IBM and Microsoft support the Vatican’s guidelines for ethical AI

The ‘Rome Call for AI Ethics’ recommends AI that safeguards human rights.

IBM and Microsoft have signed the Vatican's "Rome Call for AI Ethics," a pledge to develop artificial intelligence in a way that protects all people and the planet, Financial Times reports. Microsoft President Brad Smith and John Kelly, IBM's executive vice-president, are among the first global tech leaders to sign the document.

The pledge, presented to Pope Francis today, calls for AI that safeguards the rights of all humans, especially the underprivileged, and for new regulations in areas like facial recognition. It asks tech leaders to "humanise technology and not 'technologise' humanity," Novena News reports.

"The Vatican is not an expert on the technology but on values," Francesca Rossi, IBM's global AI ethics leader, said in a statement. "The collaboration is to make the Vatican and the whole society understand how to use this technology with these values."

The pledge is part of a larger workshop on ethical AI led by the Pontifical Academy for Life in the Vatican this week. The Academy hopes governments, NGOs, industry leaders and other associations will join the "Rome Call for AI Ethics," along with tech companies like IBM and Microsoft.
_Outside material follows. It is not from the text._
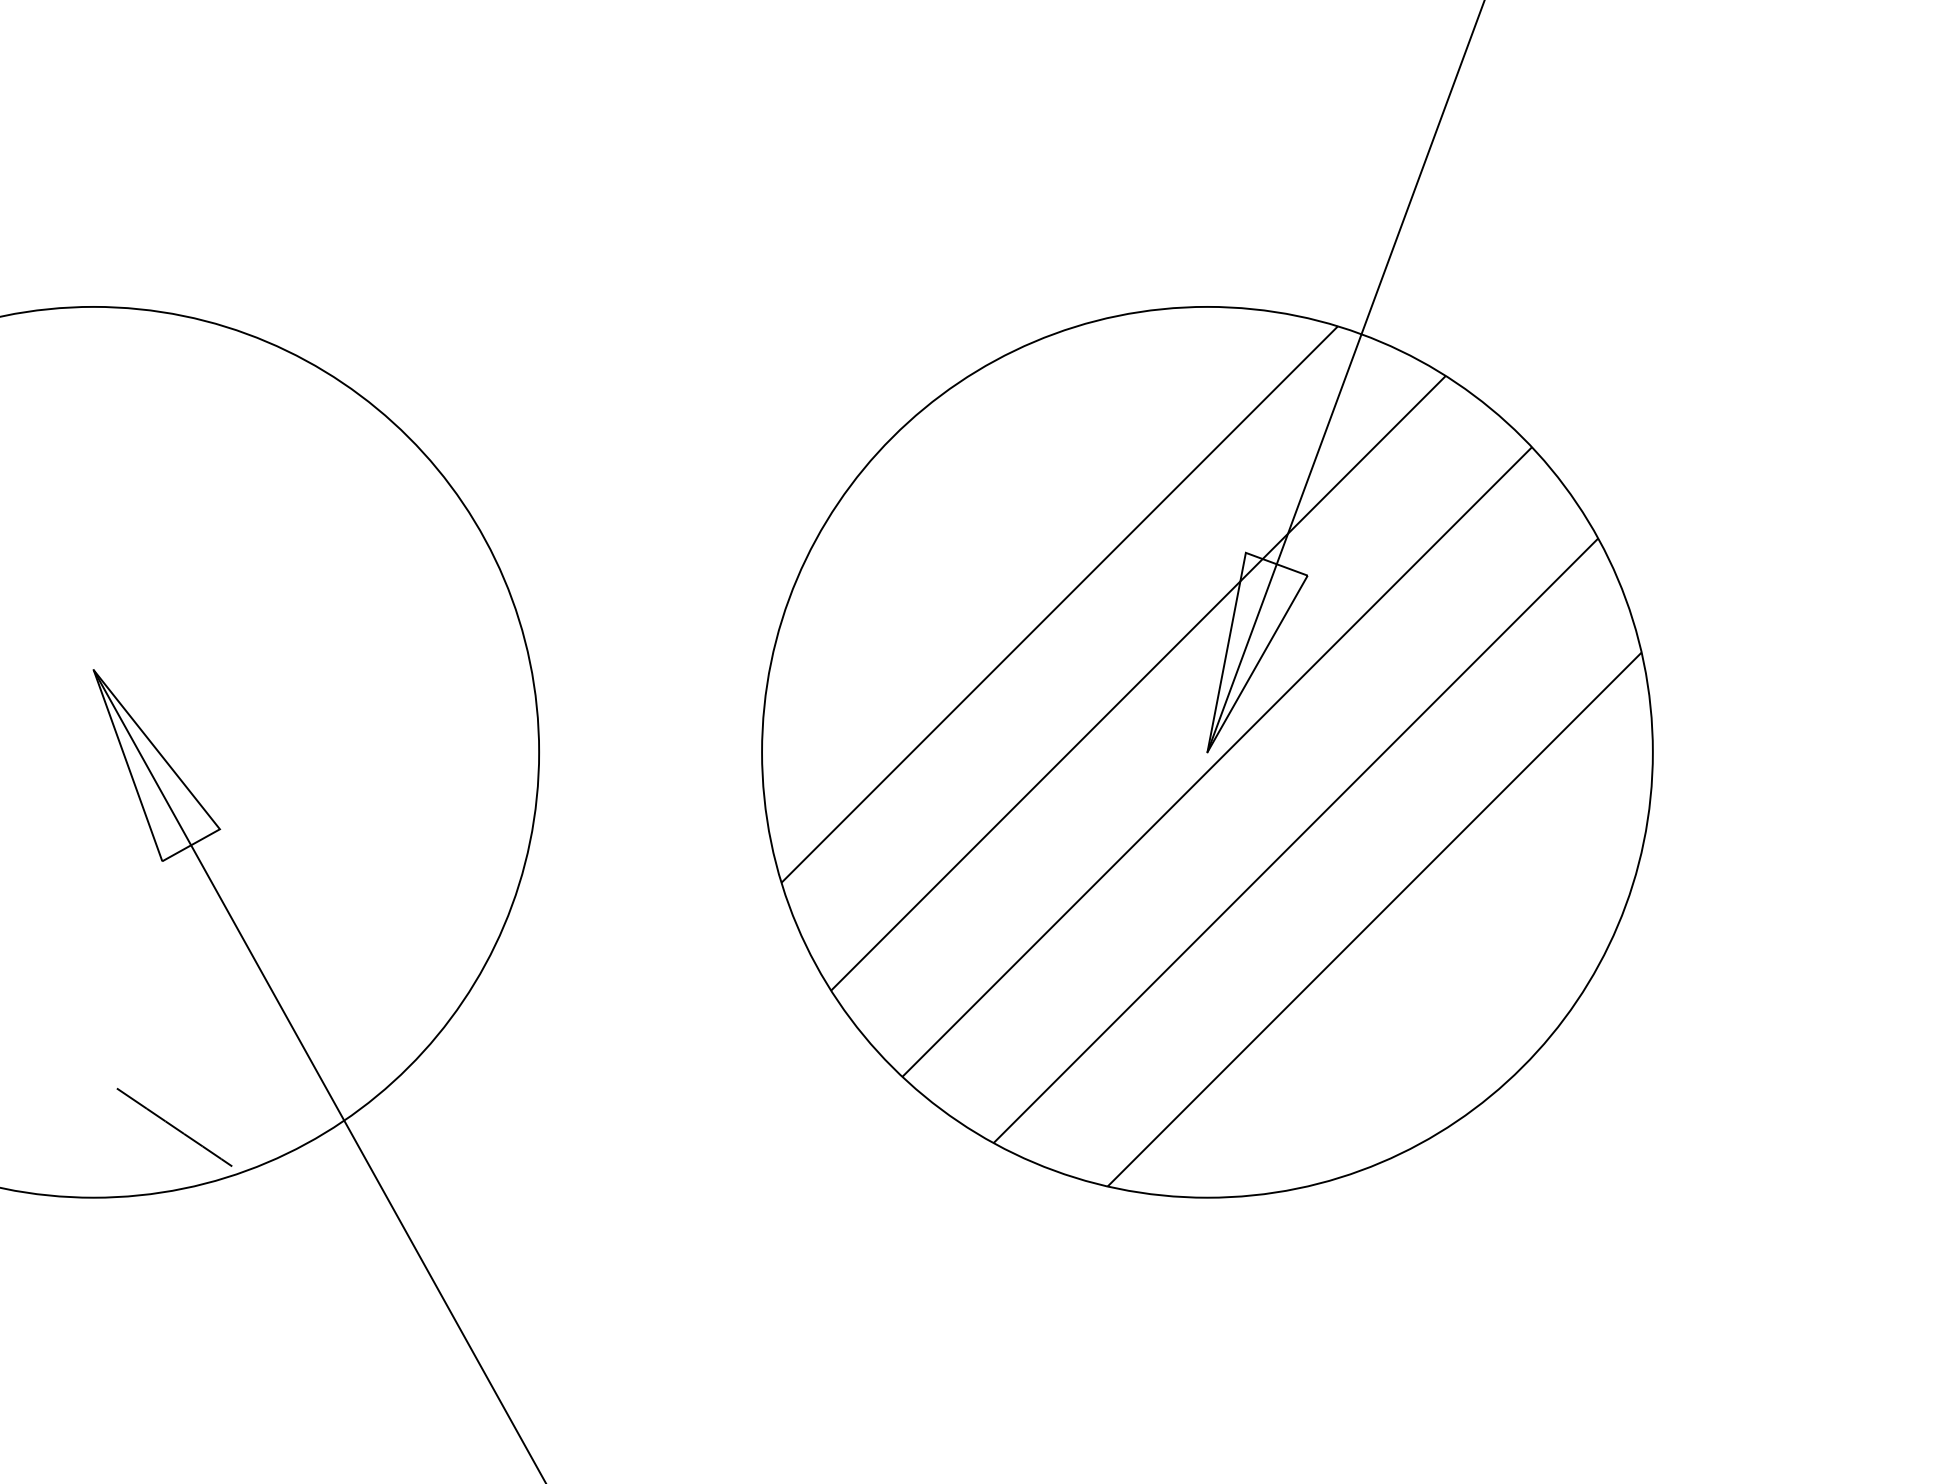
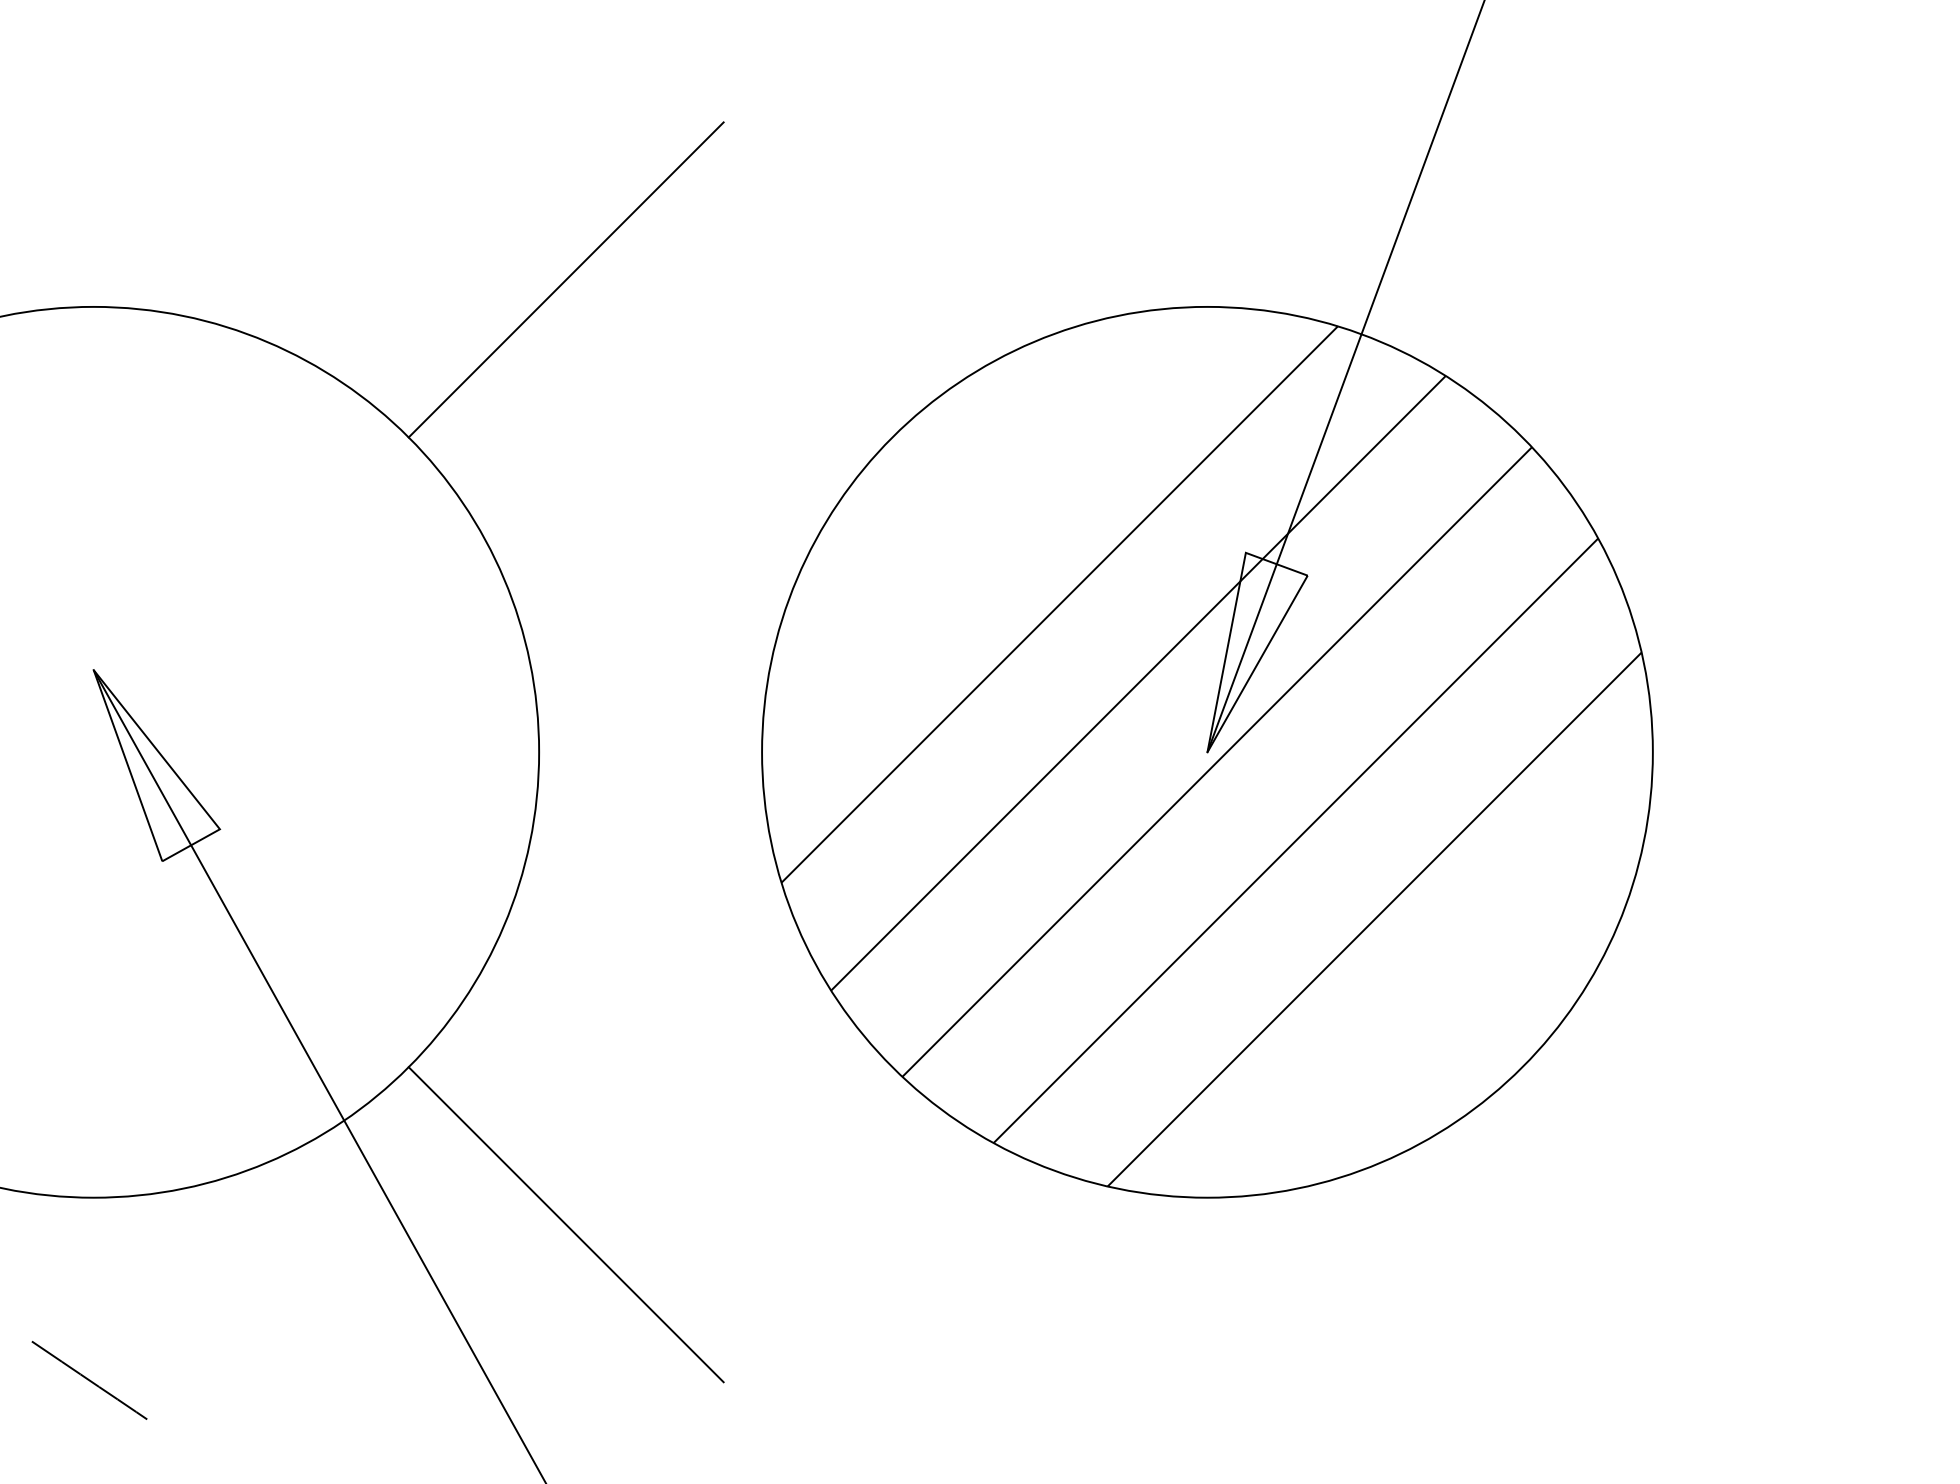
line at (565, 279): none -> present
line at (174, 1127) position: (174, 1127) -> (89, 1380)
line at (565, 1224): none -> present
It's unclear what this means in the long run, but this is an interesting symbolic move for IBM and Microsoft as they pledge to make ethical AI. Last year, Facebook backed an independent AI ethics research center, and Google has formed an external council to guide "responsible development and use."

The European Union has released its own guidelines for ethical AI development, and Canada and France are tackling the issue. Meanwhile, the White House has cautioned against over-regulating AI.